提供された抜粋:

--------------------

「子どもが生まれたら、お金がかかる」と思っている人、もしくは、今現在「お金がかかっている」と感じている人は多いでしょう。家計のうち子どもに関する費用としては、食費や衣類などの「基本的な生活費」、学校にかかる「学費」、習い事などの「学校外の活動費」の3つがあげられます。ここでは、子どものお金の中でも、学費や習い事費など、教育まわりについて考えてみます。
学費や習い事費、みんなどのくらい払っている?
大学にかかる費用 | |||
公立の場合 | 私立の場合 | ||
約523万円 | 約1,769万円 |
文部科学省「平成26年度子供の学習費調査」
まずは幼稚園から高校まで学費を知っておきましょう。学費に関しては、公立・私立、県外・県内などの進学先によって、必要な費用にかなりの差があります。文部科学省の「平成26年度子供の学習費調査」によると、幼稚園から高校まですべて公立の場合は、学習費総額が約523万円、すべて私立の場合は約1,769万円という結果でした。その差は約3.38倍となっています(2014年度時点)。
習い事などの「学校外活動費」の金額(年間) | ||
公立 | 私立 | |
幼稚園 | 8万3,707円 | 14万1,553円 |
小学校 | 21万9,304円 | 60万4,061円 |
高校 | 31万4,455円 | 31万2,072円 |
文部科学省「平成26年度子供の学習費調査」
年間にかけている学習費総額のうち、習い事などの「学校外活動費」は、公立幼稚園が8万3,707円に対して私立幼稚園は14万1,553円でした。小学校では公立が21万9,304円に対して私立60万4,061円、中学校になると公立と私立とではあまり変わらない結果となりました。しかし、幼稚園から高校までの「学校外活動費」の総額は、公立に比べて私立は約1.67倍という結果となりました。
家計とのバランスを考えて、教育プランを持つことが大切
子どもにはできるだけたくさんの知識や経験を与えたいと思うものですが、やはり家計とのバランスを考えることが大切です。高校生以上の子をもつ親へのアンケートを行った「平成28年度日本政策金融公庫 教育費負担の実態調査」によると、世帯年収に占める在学費(子ども全員にかかる教育費の合計)の平均は16.1%となっています。

--------------------

データ一覧:
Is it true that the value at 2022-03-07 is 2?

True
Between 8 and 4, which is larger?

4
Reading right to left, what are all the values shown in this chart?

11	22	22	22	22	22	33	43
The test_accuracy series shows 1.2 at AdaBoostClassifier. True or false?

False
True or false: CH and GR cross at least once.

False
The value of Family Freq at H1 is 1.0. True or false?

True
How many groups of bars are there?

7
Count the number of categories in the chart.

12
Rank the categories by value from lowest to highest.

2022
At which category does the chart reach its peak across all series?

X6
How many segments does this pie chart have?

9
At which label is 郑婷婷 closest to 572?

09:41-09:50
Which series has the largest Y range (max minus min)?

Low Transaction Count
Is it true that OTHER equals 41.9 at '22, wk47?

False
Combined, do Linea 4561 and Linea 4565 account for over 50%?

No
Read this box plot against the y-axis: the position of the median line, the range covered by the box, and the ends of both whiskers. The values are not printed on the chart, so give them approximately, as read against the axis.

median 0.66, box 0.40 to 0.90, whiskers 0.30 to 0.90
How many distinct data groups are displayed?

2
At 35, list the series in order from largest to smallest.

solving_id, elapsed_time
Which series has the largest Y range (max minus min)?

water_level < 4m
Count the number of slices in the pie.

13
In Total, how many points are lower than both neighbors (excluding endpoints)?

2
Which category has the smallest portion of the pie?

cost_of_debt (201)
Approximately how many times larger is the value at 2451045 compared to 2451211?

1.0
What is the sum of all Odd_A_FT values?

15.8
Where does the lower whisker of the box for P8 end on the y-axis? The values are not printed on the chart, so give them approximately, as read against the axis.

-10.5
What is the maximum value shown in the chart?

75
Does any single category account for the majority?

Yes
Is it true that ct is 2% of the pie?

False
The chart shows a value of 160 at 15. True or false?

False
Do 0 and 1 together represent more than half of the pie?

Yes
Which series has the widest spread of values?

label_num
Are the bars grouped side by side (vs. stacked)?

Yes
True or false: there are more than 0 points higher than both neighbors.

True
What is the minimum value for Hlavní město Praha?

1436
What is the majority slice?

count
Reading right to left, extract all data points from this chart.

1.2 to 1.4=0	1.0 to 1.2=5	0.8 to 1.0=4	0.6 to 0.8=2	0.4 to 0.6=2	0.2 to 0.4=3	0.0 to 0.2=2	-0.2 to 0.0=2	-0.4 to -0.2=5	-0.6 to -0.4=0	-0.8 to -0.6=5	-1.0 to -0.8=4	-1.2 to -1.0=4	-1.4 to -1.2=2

--------------------

課題の内容: 抜粋を「年間にかけている学習費総額の」を含むところから書き始め、「7倍という結果となりました。」まで書いたら止める。その際、「学習費総額」は「教育費総額」に変えること。

結果は以下:
年間にかけている教育費総額のうち、習い事などの「学校外活動費」は、公立幼稚園が8万3,707円に対して私立幼稚園は14万1,553円でした。小学校では公立が21万9,304円に対して私立60万4,061円、中学校になると公立と私立とではあまり変わらない結果となりました。しかし、幼稚園から高校までの「学校外活動費」の総額は、公立に比べて私立は約1.67倍という結果となりました。